Auch Barbara Wien hat, unmittelbar gegenüber der Neuen Nationalgalerie, einen extra Raum für ihren Beitrag zu den Van-der-Rohe-Feierlichkeiten hergerichtet. Peter Piller stellt hier einen Teil der Fotografien aus, die bereits in der früheren Villa Lemke, ebenfalls von Mies erbaut, in Hohenschönhausen zu sehen waren. Piller ließ sich dort zu Kompositionen zum Sitzen und Liegen inspirieren.

Der Galerienparcours feiert nicht nur die Wiedereröffnung der Neuen Nationalgalerie am Sonntag.
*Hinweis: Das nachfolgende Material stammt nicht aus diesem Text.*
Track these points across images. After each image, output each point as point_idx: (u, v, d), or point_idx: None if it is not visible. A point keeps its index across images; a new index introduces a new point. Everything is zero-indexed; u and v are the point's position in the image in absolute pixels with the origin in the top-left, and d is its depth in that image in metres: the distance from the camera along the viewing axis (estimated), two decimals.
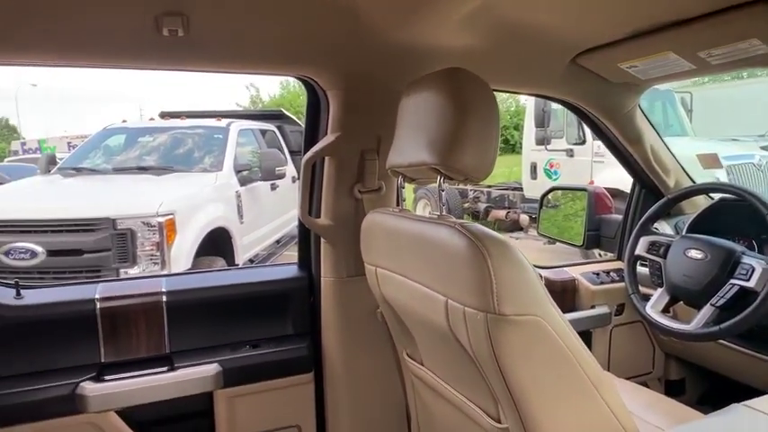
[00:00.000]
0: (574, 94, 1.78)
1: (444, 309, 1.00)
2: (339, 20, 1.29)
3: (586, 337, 1.91)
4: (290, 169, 5.33)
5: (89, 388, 1.37)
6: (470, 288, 0.92)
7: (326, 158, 1.52)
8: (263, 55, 1.33)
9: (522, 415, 0.96)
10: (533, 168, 7.23)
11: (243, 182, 4.94)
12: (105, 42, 1.19)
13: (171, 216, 3.89)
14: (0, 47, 1.13)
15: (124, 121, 5.71)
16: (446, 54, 1.43)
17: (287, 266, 1.74)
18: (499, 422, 1.05)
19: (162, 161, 4.93)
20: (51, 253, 3.71)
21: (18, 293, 1.39)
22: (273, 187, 5.50)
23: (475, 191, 8.90)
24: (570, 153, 6.52)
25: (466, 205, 8.79)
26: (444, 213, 1.10)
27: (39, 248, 3.71)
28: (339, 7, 1.25)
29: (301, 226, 1.63)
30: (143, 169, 4.79)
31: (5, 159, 15.80)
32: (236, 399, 1.53)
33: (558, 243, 2.51)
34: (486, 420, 1.08)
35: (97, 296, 1.42)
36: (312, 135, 1.56)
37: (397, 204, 1.62)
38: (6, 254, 3.71)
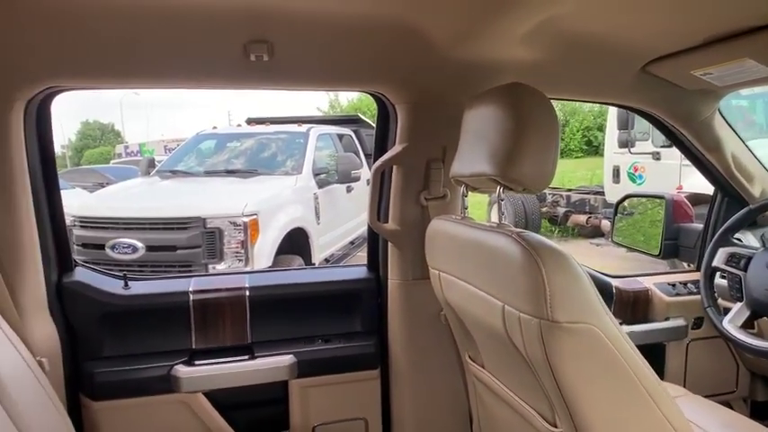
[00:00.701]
0: (645, 102, 1.75)
1: (501, 314, 1.06)
2: (406, 40, 1.37)
3: (659, 349, 1.85)
4: (365, 172, 5.51)
5: (182, 370, 1.55)
6: (525, 295, 0.97)
7: (395, 167, 1.61)
8: (338, 74, 1.45)
9: (575, 420, 0.99)
10: (616, 172, 6.91)
11: (320, 184, 5.18)
12: (202, 68, 1.35)
13: (255, 216, 4.17)
14: (121, 74, 1.33)
15: (215, 128, 6.16)
16: (508, 67, 1.48)
17: (357, 268, 1.85)
18: (555, 426, 1.09)
19: (248, 165, 5.27)
20: (150, 248, 4.11)
21: (126, 284, 1.60)
22: (349, 190, 5.70)
23: (554, 194, 8.64)
24: (657, 156, 6.17)
25: (544, 209, 8.55)
26: (504, 222, 1.15)
27: (139, 244, 4.12)
28: (406, 29, 1.34)
29: (370, 230, 1.73)
30: (231, 172, 5.15)
31: (111, 161, 17.39)
32: (308, 389, 1.66)
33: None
34: (542, 423, 1.12)
35: (191, 289, 1.61)
36: (382, 145, 1.66)
37: (464, 212, 1.68)
38: (112, 248, 4.16)
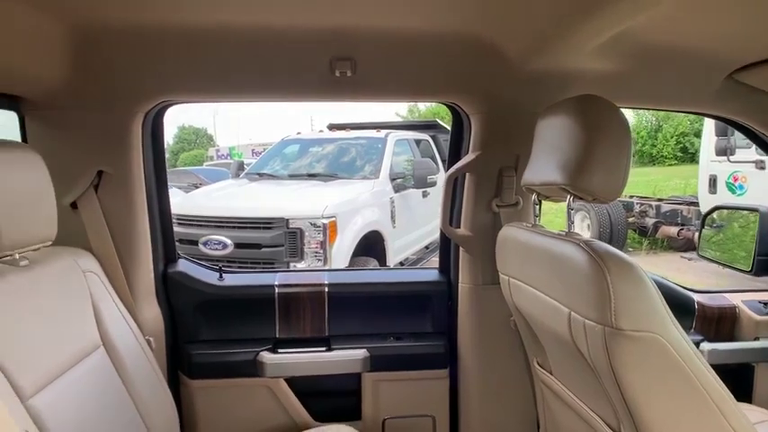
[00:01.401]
0: (732, 110, 1.68)
1: (567, 320, 1.09)
2: (481, 53, 1.44)
3: (747, 371, 1.76)
4: (441, 178, 5.53)
5: (266, 357, 1.71)
6: (590, 302, 1.00)
7: (467, 174, 1.67)
8: (415, 87, 1.54)
9: (638, 429, 1.01)
10: (712, 182, 6.44)
11: (397, 189, 5.30)
12: (291, 83, 1.50)
13: (333, 218, 4.37)
14: (223, 89, 1.51)
15: (299, 133, 6.48)
16: (582, 78, 1.49)
17: (429, 270, 1.93)
18: None
19: (328, 169, 5.51)
20: (237, 245, 4.43)
21: (221, 276, 1.79)
22: (425, 195, 5.78)
23: (642, 204, 8.20)
24: (761, 165, 5.69)
25: (631, 220, 8.13)
26: (573, 231, 1.18)
27: (228, 241, 4.45)
28: (481, 43, 1.40)
29: (442, 235, 1.80)
30: (312, 176, 5.41)
31: (204, 164, 18.64)
32: (380, 383, 1.75)
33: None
34: (606, 430, 1.14)
35: (276, 283, 1.76)
36: (455, 153, 1.73)
37: (535, 220, 1.70)
38: (204, 244, 4.52)
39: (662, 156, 21.48)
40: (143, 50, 1.41)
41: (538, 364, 1.48)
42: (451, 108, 1.67)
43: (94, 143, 1.51)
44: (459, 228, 1.72)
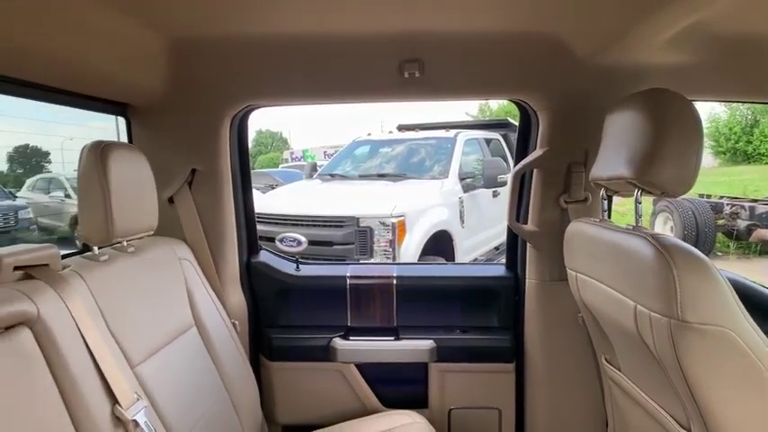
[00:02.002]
0: None
1: (633, 313, 1.10)
2: (548, 50, 1.47)
3: None
4: None
5: (339, 343, 1.82)
6: (656, 294, 1.01)
7: (535, 170, 1.69)
8: (481, 85, 1.59)
9: (707, 424, 1.00)
10: None
11: (466, 188, 5.31)
12: (363, 85, 1.60)
13: (402, 218, 4.46)
14: (303, 93, 1.64)
15: (369, 134, 6.64)
16: (652, 71, 1.48)
17: (496, 266, 1.96)
18: (689, 430, 1.10)
19: (398, 169, 5.61)
20: (311, 243, 4.63)
21: (298, 267, 1.92)
22: (495, 194, 5.73)
23: (733, 205, 7.63)
24: None
25: (720, 222, 7.59)
26: (639, 225, 1.19)
27: (303, 238, 4.66)
28: (548, 39, 1.43)
29: (509, 230, 1.83)
30: (382, 176, 5.53)
31: (279, 165, 19.43)
32: (446, 373, 1.81)
33: None
34: (676, 427, 1.13)
35: (348, 274, 1.87)
36: (523, 149, 1.76)
37: (607, 215, 1.69)
38: (281, 241, 4.76)
39: (758, 153, 19.77)
40: (231, 60, 1.57)
41: (606, 360, 1.48)
42: (519, 104, 1.70)
43: (189, 144, 1.69)
44: (527, 224, 1.75)
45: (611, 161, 1.22)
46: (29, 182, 10.13)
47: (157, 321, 1.35)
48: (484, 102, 24.88)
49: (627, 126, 1.17)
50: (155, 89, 1.56)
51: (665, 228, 7.46)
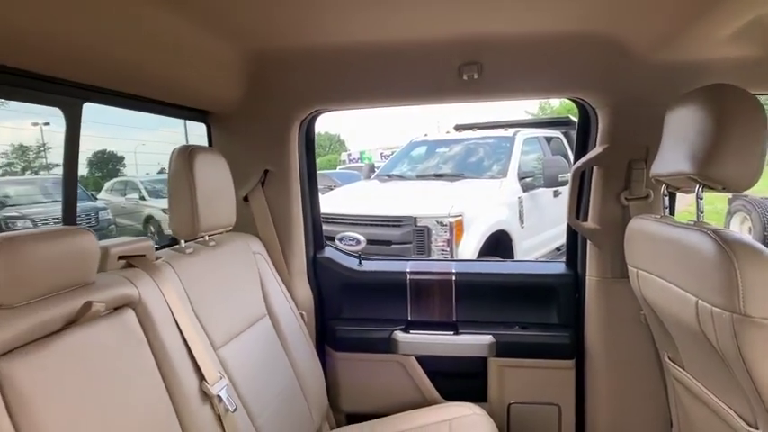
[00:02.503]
0: None
1: (695, 308, 1.12)
2: (607, 49, 1.49)
3: None
4: None
5: (400, 336, 1.91)
6: (717, 288, 1.03)
7: (595, 168, 1.71)
8: (540, 85, 1.63)
9: None
10: None
11: (525, 188, 5.26)
12: (424, 88, 1.68)
13: (460, 217, 4.49)
14: (367, 97, 1.74)
15: (426, 135, 6.70)
16: (713, 67, 1.46)
17: (556, 264, 1.98)
18: (755, 427, 1.10)
19: (455, 169, 5.64)
20: (369, 242, 4.72)
21: (360, 263, 2.03)
22: (556, 194, 5.64)
23: None
24: None
25: None
26: (701, 220, 1.20)
27: (361, 238, 4.77)
28: (607, 38, 1.45)
29: (569, 228, 1.85)
30: (439, 176, 5.58)
31: (337, 167, 19.83)
32: (505, 368, 1.86)
33: None
34: (742, 425, 1.13)
35: (408, 270, 1.96)
36: (582, 147, 1.78)
37: (669, 212, 1.68)
38: (340, 240, 4.91)
39: None
40: (301, 68, 1.69)
41: (669, 358, 1.48)
42: (577, 102, 1.72)
43: (262, 147, 1.83)
44: (587, 221, 1.76)
45: (671, 157, 1.23)
46: (107, 185, 10.94)
47: (235, 309, 1.49)
48: (544, 99, 24.28)
49: (688, 122, 1.18)
50: (232, 97, 1.71)
51: (741, 228, 7.04)
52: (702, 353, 1.21)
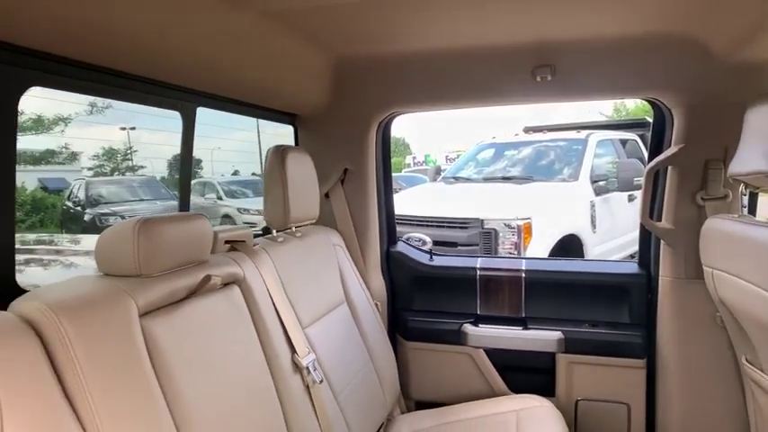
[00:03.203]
0: None
1: None
2: (682, 49, 1.52)
3: None
4: None
5: (469, 329, 2.00)
6: None
7: (669, 168, 1.73)
8: (614, 85, 1.67)
9: None
10: None
11: (598, 192, 5.17)
12: (498, 89, 1.77)
13: (528, 220, 4.50)
14: (441, 99, 1.85)
15: (493, 138, 6.71)
16: None
17: (628, 264, 2.00)
18: None
19: (524, 171, 5.62)
20: (435, 243, 4.83)
21: (431, 258, 2.14)
22: (631, 199, 5.48)
23: None
24: None
25: None
26: None
27: (428, 239, 4.88)
28: (682, 39, 1.49)
29: (642, 228, 1.88)
30: (507, 179, 5.58)
31: (402, 170, 20.03)
32: (573, 365, 1.91)
33: None
34: None
35: (478, 266, 2.05)
36: (657, 147, 1.80)
37: (750, 212, 1.68)
38: (407, 241, 5.04)
39: None
40: (381, 73, 1.83)
41: (747, 360, 1.48)
42: (652, 102, 1.75)
43: (343, 147, 1.99)
44: (660, 221, 1.78)
45: (750, 156, 1.25)
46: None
47: (319, 294, 1.65)
48: (619, 101, 23.32)
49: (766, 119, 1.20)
50: (318, 101, 1.88)
51: None
52: None
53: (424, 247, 5.01)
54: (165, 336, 1.02)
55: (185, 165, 1.50)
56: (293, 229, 1.69)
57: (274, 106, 1.83)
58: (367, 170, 2.02)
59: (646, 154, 6.06)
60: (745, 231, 1.27)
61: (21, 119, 1.03)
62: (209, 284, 1.14)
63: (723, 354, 1.67)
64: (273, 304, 1.38)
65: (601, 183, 5.25)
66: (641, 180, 5.14)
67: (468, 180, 5.99)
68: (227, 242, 1.41)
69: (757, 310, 1.23)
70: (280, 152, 1.56)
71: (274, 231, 1.64)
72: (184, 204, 1.53)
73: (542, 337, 1.92)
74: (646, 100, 1.76)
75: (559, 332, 1.91)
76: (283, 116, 1.97)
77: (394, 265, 2.15)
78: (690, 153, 1.67)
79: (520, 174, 5.62)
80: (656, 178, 1.79)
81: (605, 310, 1.93)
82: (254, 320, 1.31)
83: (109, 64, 1.13)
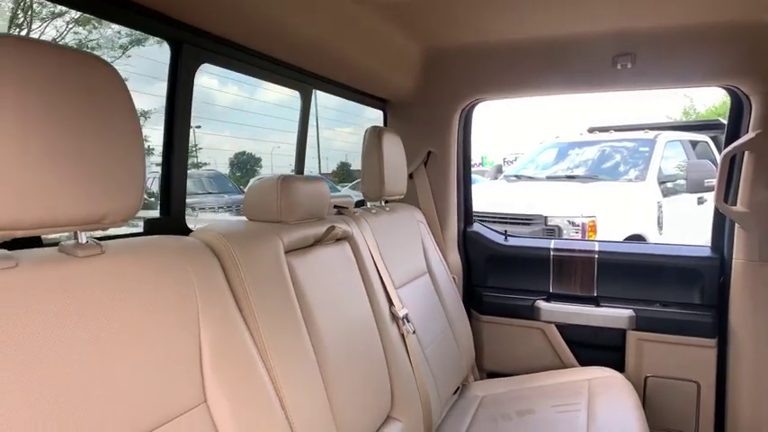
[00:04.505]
0: None
1: None
2: (758, 36, 1.62)
3: None
4: None
5: (542, 305, 2.15)
6: None
7: (746, 153, 1.82)
8: (692, 73, 1.79)
9: None
10: None
11: (666, 193, 5.14)
12: (580, 78, 1.92)
13: (593, 218, 4.55)
14: (522, 87, 2.02)
15: (557, 137, 6.74)
16: None
17: (700, 247, 2.09)
18: None
19: (589, 171, 5.65)
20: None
21: (506, 238, 2.31)
22: (701, 201, 5.41)
23: None
24: None
25: None
26: None
27: None
28: (757, 26, 1.59)
29: (716, 211, 1.97)
30: (571, 178, 5.62)
31: None
32: (643, 342, 2.02)
33: None
34: None
35: (551, 246, 2.19)
36: (734, 133, 1.89)
37: None
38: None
39: None
40: (465, 62, 2.02)
41: None
42: (730, 90, 1.85)
43: (427, 131, 2.19)
44: (735, 205, 1.87)
45: None
46: (251, 181, 12.40)
47: (406, 262, 1.85)
48: (689, 103, 22.43)
49: None
50: (407, 88, 2.09)
51: None
52: None
53: None
54: (303, 271, 1.24)
55: (302, 138, 1.75)
56: (382, 203, 1.90)
57: (370, 91, 2.06)
58: (449, 154, 2.20)
59: (717, 156, 5.97)
60: None
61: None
62: (332, 234, 1.36)
63: None
64: (374, 261, 1.59)
65: (669, 184, 5.22)
66: (713, 182, 5.07)
67: (530, 178, 6.05)
68: (335, 206, 1.64)
69: None
70: (377, 132, 1.77)
71: (368, 204, 1.85)
72: (299, 171, 1.77)
73: (613, 314, 2.05)
74: (723, 87, 1.85)
75: (630, 310, 2.03)
76: (376, 101, 2.19)
77: (470, 243, 2.33)
78: (767, 139, 1.76)
79: (584, 173, 5.64)
80: (731, 163, 1.89)
81: (677, 290, 2.03)
82: (361, 273, 1.52)
83: (258, 47, 1.38)
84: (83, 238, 0.80)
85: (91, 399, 0.73)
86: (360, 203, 2.04)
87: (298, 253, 1.27)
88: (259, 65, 1.48)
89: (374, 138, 1.77)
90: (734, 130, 1.89)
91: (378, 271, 1.60)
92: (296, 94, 1.76)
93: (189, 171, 1.34)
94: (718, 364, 1.94)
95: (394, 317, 1.58)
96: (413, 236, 1.99)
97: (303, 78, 1.67)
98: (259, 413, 0.98)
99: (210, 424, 0.91)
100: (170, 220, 1.25)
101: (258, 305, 1.07)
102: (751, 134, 1.79)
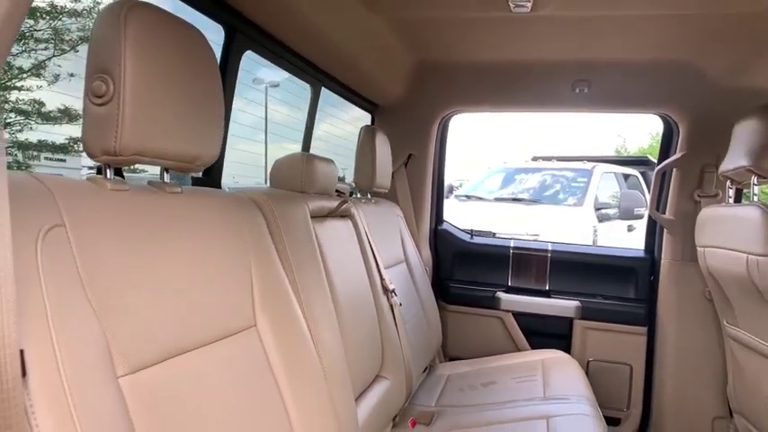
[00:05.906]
0: None
1: (746, 263, 1.60)
2: (687, 73, 2.05)
3: None
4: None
5: (502, 296, 2.46)
6: (761, 242, 1.52)
7: (674, 169, 2.22)
8: (635, 101, 2.19)
9: None
10: None
11: (601, 219, 5.68)
12: (542, 98, 2.28)
13: (536, 236, 4.96)
14: (493, 103, 2.35)
15: (504, 162, 7.24)
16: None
17: (635, 250, 2.48)
18: None
19: (532, 195, 6.14)
20: None
21: (471, 237, 2.61)
22: (630, 229, 6.00)
23: None
24: None
25: None
26: (754, 202, 1.70)
27: None
28: (687, 64, 2.01)
29: (649, 219, 2.36)
30: (517, 200, 6.09)
31: None
32: (587, 330, 2.36)
33: None
34: None
35: (511, 245, 2.51)
36: (665, 152, 2.30)
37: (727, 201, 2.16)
38: None
39: None
40: (447, 75, 2.33)
41: (727, 323, 1.94)
42: (662, 117, 2.26)
43: (409, 136, 2.47)
44: (665, 213, 2.27)
45: (735, 156, 1.74)
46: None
47: (388, 248, 2.10)
48: (621, 143, 24.16)
49: (750, 129, 1.70)
50: (395, 94, 2.37)
51: None
52: (755, 308, 1.67)
53: None
54: (322, 234, 1.47)
55: (308, 132, 1.98)
56: (369, 196, 2.15)
57: (365, 94, 2.32)
58: (427, 158, 2.50)
59: (646, 190, 6.65)
60: (728, 212, 1.75)
61: None
62: (342, 208, 1.60)
63: (710, 323, 2.13)
64: (368, 240, 1.83)
65: (603, 210, 5.77)
66: (641, 210, 5.64)
67: (480, 199, 6.47)
68: (336, 190, 1.88)
69: (733, 269, 1.67)
70: (371, 130, 2.04)
71: (358, 195, 2.10)
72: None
73: (562, 305, 2.38)
74: (657, 114, 2.27)
75: (577, 301, 2.37)
76: (367, 103, 2.46)
77: (440, 240, 2.61)
78: (690, 159, 2.17)
79: (528, 196, 6.12)
80: (662, 178, 2.29)
81: (615, 286, 2.40)
82: (360, 247, 1.76)
83: (287, 40, 1.63)
84: (167, 177, 0.99)
85: (180, 296, 0.91)
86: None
87: (317, 220, 1.50)
88: (286, 57, 1.72)
89: (368, 136, 2.03)
90: (665, 150, 2.30)
91: (371, 248, 1.84)
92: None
93: None
94: (647, 348, 2.31)
95: (385, 289, 1.82)
96: (393, 227, 2.24)
97: (316, 75, 1.92)
98: (296, 340, 1.19)
99: (259, 343, 1.11)
100: (210, 179, 1.46)
101: (293, 255, 1.28)
102: (678, 154, 2.20)
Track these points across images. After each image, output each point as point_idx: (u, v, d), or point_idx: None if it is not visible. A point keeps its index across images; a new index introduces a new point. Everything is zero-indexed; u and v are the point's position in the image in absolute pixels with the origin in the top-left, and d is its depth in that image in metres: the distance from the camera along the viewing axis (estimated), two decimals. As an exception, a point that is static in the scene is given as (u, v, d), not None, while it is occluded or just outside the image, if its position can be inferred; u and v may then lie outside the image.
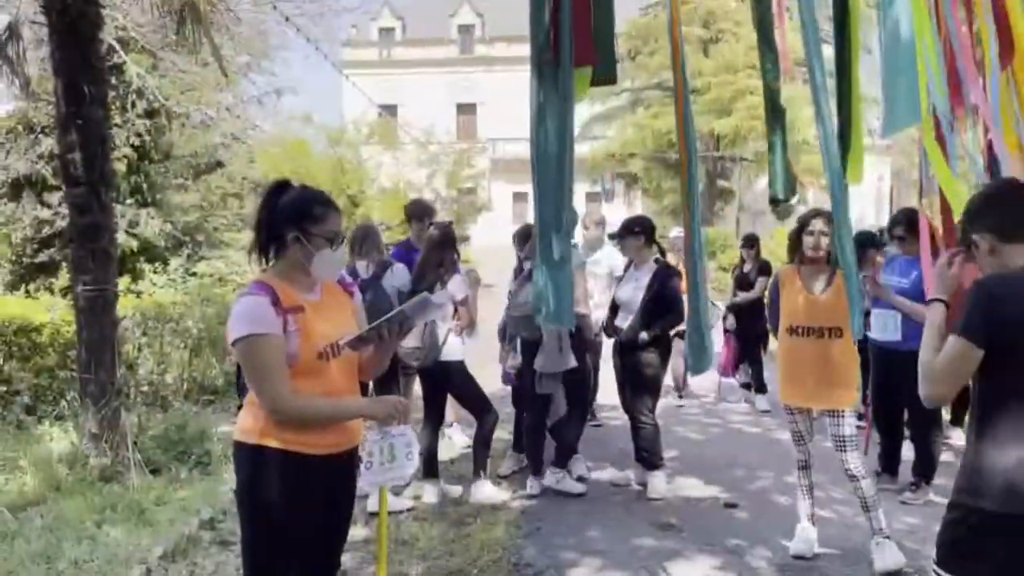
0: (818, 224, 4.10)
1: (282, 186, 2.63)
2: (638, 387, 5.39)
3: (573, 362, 5.13)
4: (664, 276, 5.41)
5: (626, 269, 5.76)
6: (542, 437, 5.42)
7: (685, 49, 2.59)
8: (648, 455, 5.39)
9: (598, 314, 5.85)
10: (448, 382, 5.30)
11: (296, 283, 2.55)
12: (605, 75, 2.78)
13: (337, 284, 2.73)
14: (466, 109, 41.62)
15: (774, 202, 3.32)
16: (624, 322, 5.45)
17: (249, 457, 2.51)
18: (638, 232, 5.50)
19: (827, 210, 4.04)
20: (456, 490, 5.32)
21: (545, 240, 2.60)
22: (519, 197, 36.06)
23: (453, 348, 5.14)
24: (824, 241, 4.06)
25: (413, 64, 41.12)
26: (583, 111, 34.27)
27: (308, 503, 2.51)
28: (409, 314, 2.63)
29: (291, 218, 2.53)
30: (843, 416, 4.10)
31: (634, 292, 5.43)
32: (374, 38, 42.56)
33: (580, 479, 5.47)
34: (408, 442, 2.62)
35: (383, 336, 2.59)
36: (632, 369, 5.38)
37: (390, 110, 31.06)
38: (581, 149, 35.74)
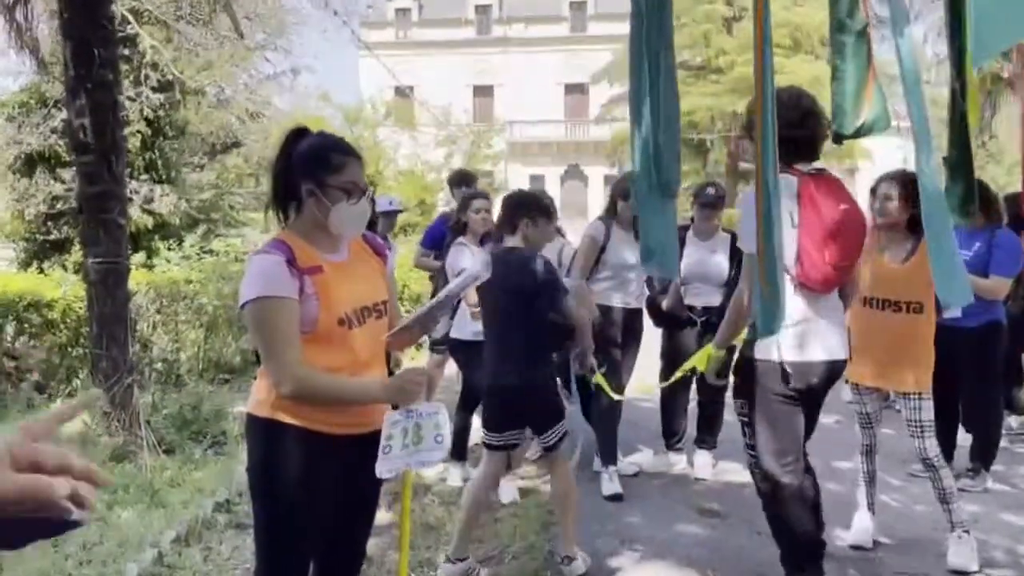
0: (883, 187, 3.72)
1: (299, 133, 2.34)
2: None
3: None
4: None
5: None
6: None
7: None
8: (711, 437, 5.25)
9: None
10: (456, 360, 5.03)
11: (317, 241, 2.26)
12: None
13: (368, 245, 2.45)
14: (483, 91, 41.22)
15: (837, 139, 3.03)
16: (695, 297, 5.01)
17: (262, 431, 2.25)
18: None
19: (902, 171, 3.73)
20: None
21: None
22: (535, 179, 35.75)
23: (466, 326, 4.68)
24: (891, 206, 3.65)
25: (430, 45, 40.76)
26: (601, 93, 33.79)
27: (325, 485, 2.25)
28: (456, 291, 2.48)
29: (306, 168, 2.25)
30: (921, 399, 3.70)
31: (702, 264, 4.98)
32: (391, 18, 42.19)
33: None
34: (438, 423, 2.27)
35: (427, 329, 2.30)
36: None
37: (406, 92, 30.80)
38: (601, 131, 35.43)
Die beteiligten Galerien wollen natürlich auch von den zahlreichen Samm­le­r*in­nen profitieren, die sich zum Eröffnungsevent angesagt haben. „Die Reisetätigkeit war durch Corona doch sehr eingeschränkt. Das haben wir in unserer Arbeit massiv zu spüren bekommen“, sagte Barbara Wien der taz.

„Mies in Mind“ ist eingebettet in das Format „Sunday Open“. Das ist eine ebenfalls von Index Berlin verantwortete Initiative, die auf die schwierige Situation im Lockdown reagierte. Galerien und Museen waren eine Zeitlang geschlossen. Als sie wieder öffneten, steckten viele potentielle Be­su­che­r*in­nen wochentags noch im Homeoffice.

„Sunday Open“ lockt sie am Wochenende wieder in die Kunstorte. Die jetzige Ausgabe legt sich wie ein schmückender Ring um den Mies-Bau.